With controversial moves to tighten immigration in the works, visitors from abroad and U.S. citizens alike are on edge about international travel. For the organizers of South by Southwest, that climate gave rise to a public outcry over controversial language in its artist contracts.
In light of the ensuing backlash among attendees and performers, SXSW has issued a statement asserting its opposition toward the Trump administration’s actions around immigration.
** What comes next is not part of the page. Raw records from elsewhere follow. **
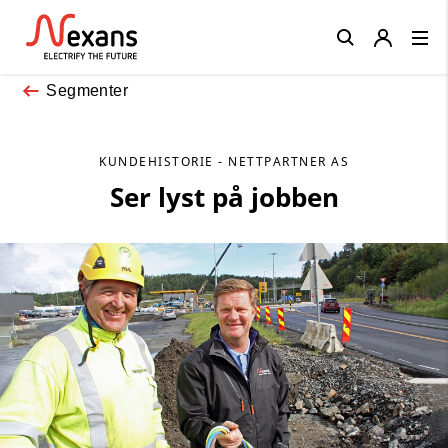
Close
Segmenter
KUNDEHISTORIE - NETTPARTNER AS
Ser lyst på jobben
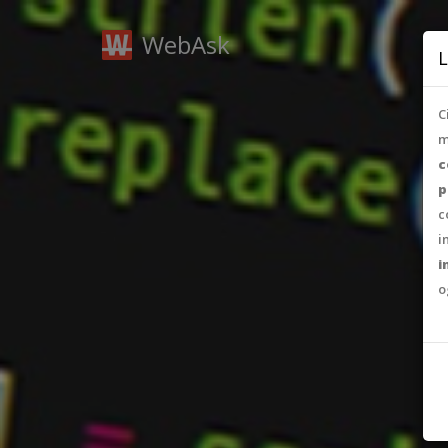
WebAsk
L
C
m
c
p
c
i
i
o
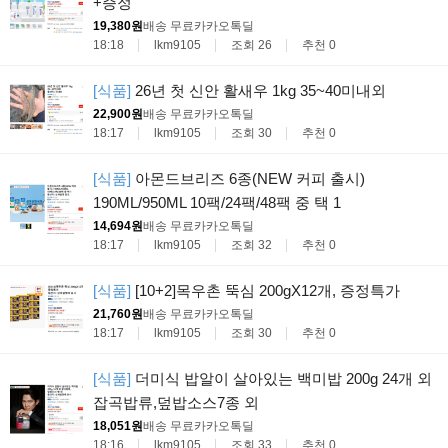
+증정
19,380원
배송 무료
카카오톡딜
18:18
lkm9105
조회 26
추천 0
[식품]
26년 첫 신안 활새우 1kg 35~40미내외
22,900원
배송 무료
카카오톡딜
18:17
lkm9105
조회 30
추천 0
[식품]
아몬드브리즈 6종(NEW 커피 출시)
190ML/950ML 10팩/24팩/48팩 중 택 1
14,694원
배송 무료
카카오톡딜
18:17
lkm9105
조회 32
추천 0
[식품]
[10+2]목우촌 뚝심 200gX12개, 증정특가
21,760원
배송 무료
카카오톡딜
18:17
lkm9105
조회 30
추천 0
[식품]
더미식 밥알이 살아있는 백미밥 200g 24개 외
잡곡밥류,덮밥소스7종 외
18,051원
배송 무료
카카오톡딜
18:16
lkm9105
조회 33
추천 0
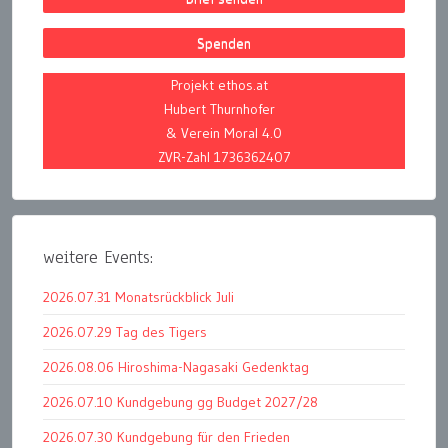
Spenden
Projekt ethos.at
Hubert Thurnhofer
& Verein Moral 4.0
ZVR-Zahl 1736362407
weitere Events:
2026.07.31 Monatsrückblick Juli
2026.07.29 Tag des Tigers
2026.08.06 Hiroshima-Nagasaki Gedenktag
2026.07.10 Kundgebung gg Budget 2027/28
2026.07.30 Kundgebung für den Frieden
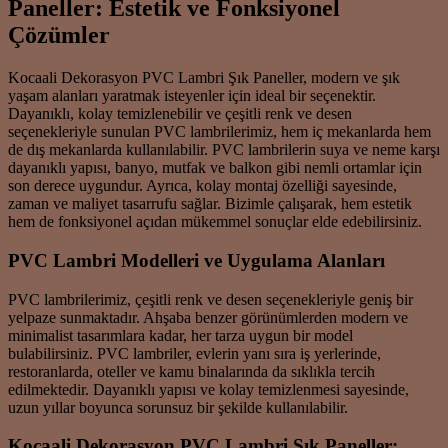
Paneller: Estetik ve Fonksiyonel
Çözümler
Kocaali Dekorasyon PVC Lambri Şık Paneller, modern ve şık
yaşam alanları yaratmak isteyenler için ideal bir seçenektir.
Dayanıklı, kolay temizlenebilir ve çeşitli renk ve desen
seçenekleriyle sunulan PVC lambrilerimiz, hem iç mekanlarda hem
de dış mekanlarda kullanılabilir. PVC lambrilerin suya ve neme karşı
dayanıklı yapısı, banyo, mutfak ve balkon gibi nemli ortamlar için
son derece uygundur. Ayrıca, kolay montaj özelliği sayesinde,
zaman ve maliyet tasarrufu sağlar. Bizimle çalışarak, hem estetik
hem de fonksiyonel açıdan mükemmel sonuçlar elde edebilirsiniz.
PVC Lambri Modelleri ve Uygulama Alanları
PVC lambrilerimiz, çeşitli renk ve desen seçenekleriyle geniş bir
yelpaze sunmaktadır. Ahşaba benzer görünümlerden modern ve
minimalist tasarımlara kadar, her tarza uygun bir model
bulabilirsiniz. PVC lambriler, evlerin yanı sıra iş yerlerinde,
restoranlarda, oteller ve kamu binalarında da sıklıkla tercih
edilmektedir. Dayanıklı yapısı ve kolay temizlenmesi sayesinde,
uzun yıllar boyunca sorunsuz bir şekilde kullanılabilir.
Kocaali Dekorasyon PVC Lambri Şık Paneller:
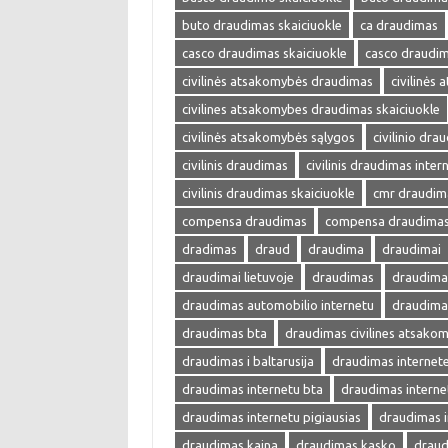
buto draudimas skaiciuokle
ca draudimas
casco draudimas skaiciuokle
casco draudim
civilinės atsakomybės draudimas
civilinės
civilines atsakomybes draudimas skaiciuokle
civilinės atsakomybės sąlygos
civilinio dra
civilinis draudimas
civilinis draudimas inter
civilinis draudimas skaiciuokle
cmr draudim
compensa draudimas
compensa draudimas 
dradimas
draud
draudima
draudimai
draudimai lietuvoje
draudimas
draudimas
draudimas automobilio internetu
draudima
draudimas bta
draudimas civilines atsako
draudimas i baltarusija
draudimas internet
draudimas internetu bta
draudimas interne
draudimas internetu pigiausias
draudimas i
draudimas kaina
draudimas kasko
draud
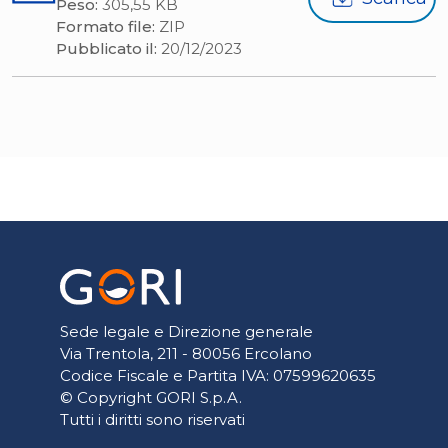
Peso:
305,55 KB
Formato file:
ZIP
Pubblicato il:
20/12/2023
Sede legale e Direzione generale
Via Trentola, 211 - 80056 Ercolano
Codice Fiscale e Partita IVA: 07599620635
© Copyright GORI S.p.A.
Tutti i diritti sono riservati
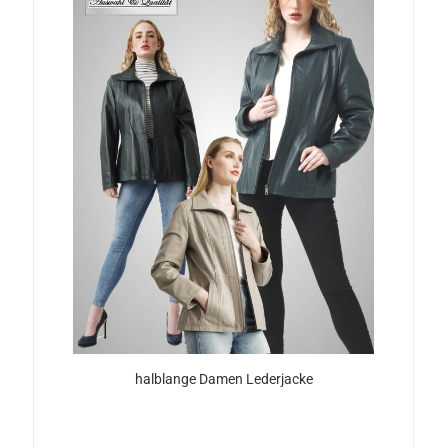
halb­lan­ge Damen Le­der­ja­cke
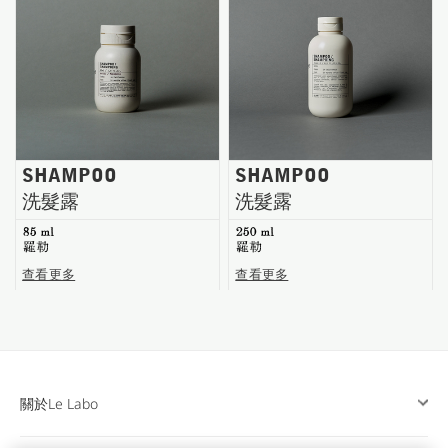
台南五福商店
SHAMPOO
SHAMPOO
洗髮露
洗髮露
85 ml
250 ml
羅勒
羅勒
查看更多
查看更多
關於Le Labo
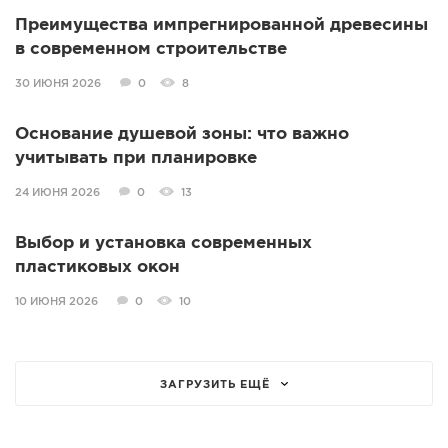
Преимущества импрегнированной древесины
в современном строительстве
30 ИЮНЯ 2026
0
8
Основание душевой зоны: что важно
учитывать при планировке
24 ИЮНЯ 2026
0
13
Выбор и установка современных
пластиковых окон
10 ИЮНЯ 2026
0
10
ЗАГРУЗИТЬ ЕЩЁ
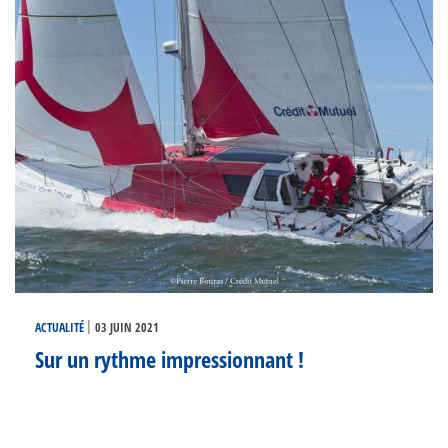
|
ACTUALITÉ
03 JUIN 2021
Sur un rythme impressionnant !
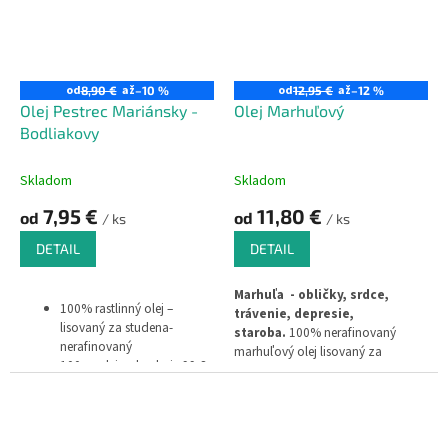
od
až
od
až
8,90 €
–10 %
12,95 €
–12 %
Olej Pestrec Mariánsky -
Olej Marhuľový
Bodliakovy
Skladom
Skladom
7,95 €
11,80 €
od
od
/ ks
/ ks
DETAIL
DETAIL
Marhuľa - obličky, srdce,
100% rastlinný olej –
trávenie, depresie,
lisovaný za studena-
staroba.
100% nerafinovaný
nerafinovaný
marhuľový olej lisovaný za
100 gr oleja obsahuje 99,8
studena (obs. 99,8% tukov)
% tuku,
prírodný produkt
neobsahuje konzervačné a
aromatizujúce látky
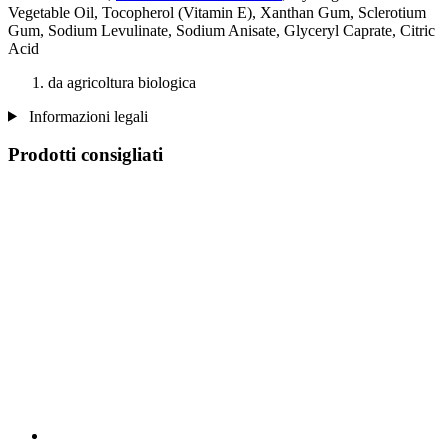
Vegetable Oil, Tocopherol (Vitamin E), Xanthan Gum, Sclerotium
Gum, Sodium Levulinate, Sodium Anisate, Glyceryl Caprate, Citric
Acid
da agricoltura biologica
Informazioni legali
Prodotti consigliati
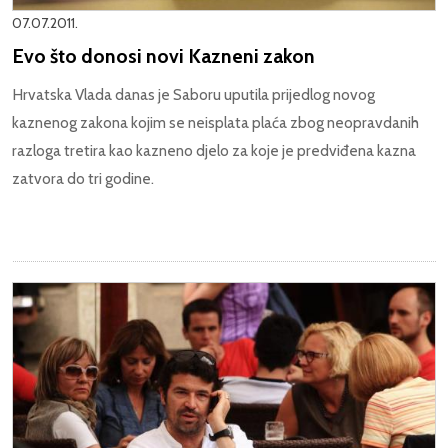
07.07.2011.
Evo što donosi novi Kazneni zakon
Hrvatska Vlada danas je Saboru uputila prijedlog novog
kaznenog zakona kojim se neisplata plaća zbog neopravdanih
razloga tretira kao kazneno djelo za koje je predviđena kazna
zatvora do tri godine.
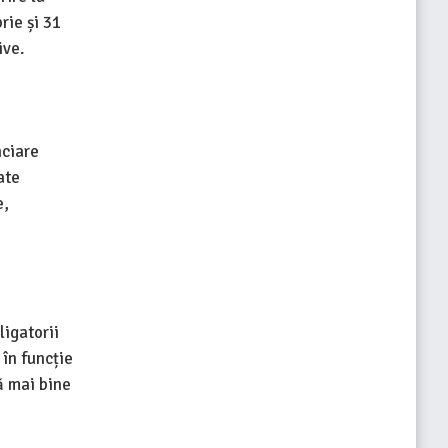
rie și 31
ive.
nciare
ate
e,
ligatorii
 în funcție
ză mai bine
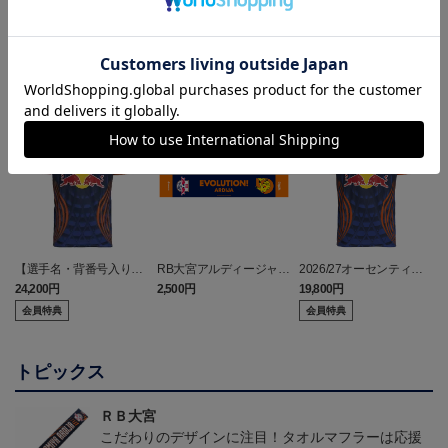
ランキング
NEW
【選手名・背番号入り】
RB大宮アルディージャ
2026/27オーセンティッ
2026/27オーセンティッ
ピカチュウ タオルマフラ
クユニフォーム（フィー
24,200円
2,500円
19,800円
2
クユニフォーム（フィー
ー
ルド1st）
会員特典
会員特典
ルド1st）
トピックス
ＲＢ大宮
こだわりのデザインに注目！タオルマフラーは応援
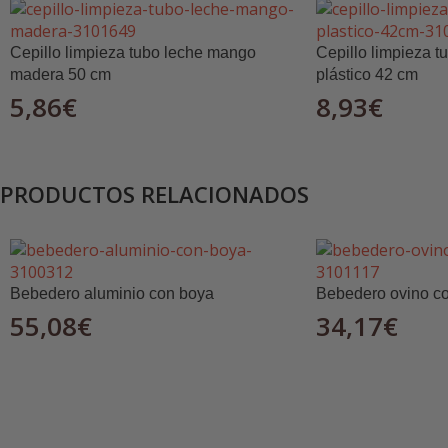
✅
Ruedas Robustas:
Equipada con
ruedas de alta r
desplazamiento.
Cepillo limpieza tubo leche mango
Cepillo limpieza 
madera 50 cm
plástico 42 cm
✅
Disponible en Varios Colores:
Elige el color que 
5,86
€
8,93
€
funcional.
Usos Recomendados:
PRODUCTOS RELACIONADOS
🔹
Jardinería y paisajismo
– Transporte de tierra, p
🔹
Agricultura y ganadería
– Ideal para el manejo de 
🔹
Construcción y obra
– Facilita el traslado de es
Bebedero aluminio con boya
Bebedero ovino con
🔹
Uso doméstico
– Perfecta para trabajos de mante
55,08
€
34,17
€
📏
Disponible en varios colores y con una capacidad 
la tuya y mejora tu productividad!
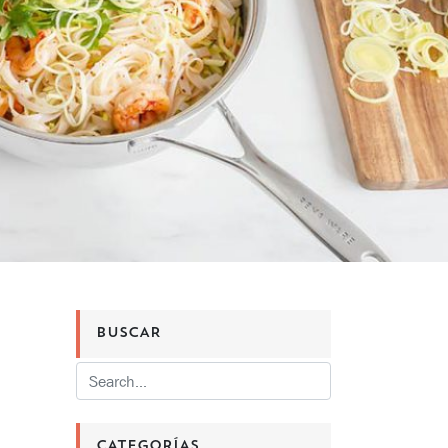
BUSCAR
CATEGORÍAS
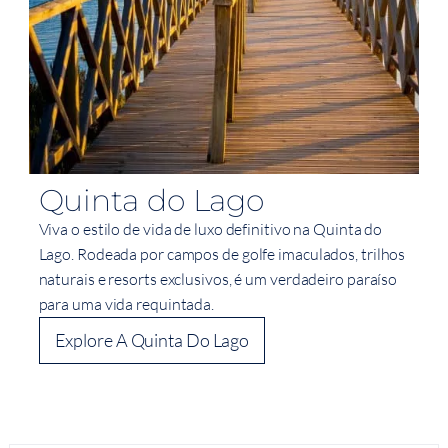
Quinta do Lago
Viva o estilo de vida de luxo definitivo na Quinta do
Lago. Rodeada por campos de golfe imaculados, trilhos
naturais e resorts exclusivos, é um verdadeiro paraíso
para uma vida requintada.
Explore A Quinta Do Lago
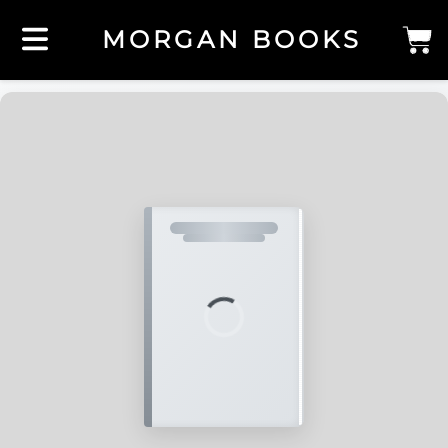
MORGAN BOOKS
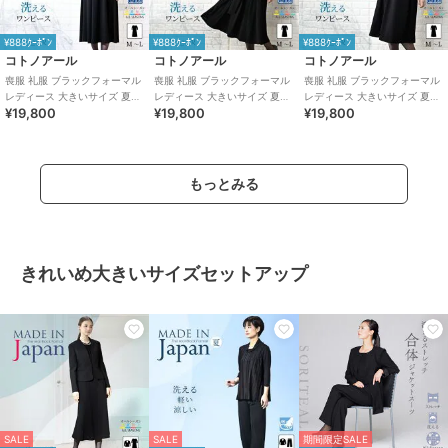
¥888ｸｰﾎﾟﾝ
¥888ｸｰﾎﾟﾝ
¥888ｸｰﾎﾟﾝ
コトノアール
コトノアール
コトノアール
喪服 礼服 ブラックフォーマル
喪服 礼服 ブラックフォーマル
喪服 礼服 ブラックフォーマル
レディース 大きいサイズ 夏物
レディース 大きいサイズ 夏物
レディース 大きいサイズ 夏物
¥19,800
¥19,800
¥19,800
夏用 洗える 日本製
夏用 洗える 日本製
夏用 洗える 日本製
もっとみる
きれいめ大きいサイズセットアップ
SALE
SALE
期間限定SALE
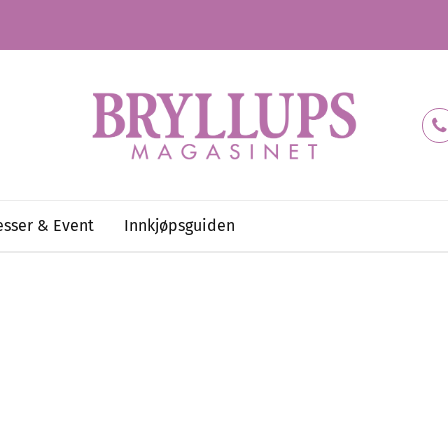
sser & Event
Innkjøpsguiden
The letter notes that SXSW will change language in its performer contracts to remove mentions of making contact with immigration officials in changes that will go into effect in 2018.
“With the announcement of President Trump’s latest Travel Ban, SXSW would like to reaffirm its public opposition to these executive orders and provide ongoing support to the artists traveling from foreign countries to our event,” the statement reads.
Previously, in an interview with the Austin Chronicle, SXSW CEO and co-founder Roland Swenson dismissed concerns over what many interpreted as a new, politically motivated policy, noting that the language has actually been in place for at least five years.
The statement also clarifies a number of points of potential criticism:
While SXSW works to be in compliance with U.S. immigration law, it is important to know that:
- SXSW has not, does not, and will not, disclose an artist’s immigration status, except when required by law.
- SXSW does not have the power to deport anyone.
- There are no “deportation clauses” in our current performance agreements. There will be no “deportation clauses” in our future participant agreements.
- SXSW does not “collude with” any immigration agencies including ICE, CBP or USCIS to deport anyone.
- Each year SXSW coordinates with hundreds of international acts coming to SXSW to try and mitigate issues at U.S. ports of entry. This year we are working to build a coalition of attorneys to assist any who face problems upon arrival in the States.
- In the 31 years of SXSW’s existence, we have never reported any artist or participant to any immigration agency.
We would like to again apologize for the language in our agreements. We care deeply about the community we serve, and our event is a welcome and safe space for all people.”
As some have noted, the questionable language might have had more to do with SXSW’s aggressive policy of cracking down on unofficial events than anything in current political cycles. Still, if it isn’t too little, too late, the clarification should help to stem the fallout leading into SXSW 2017.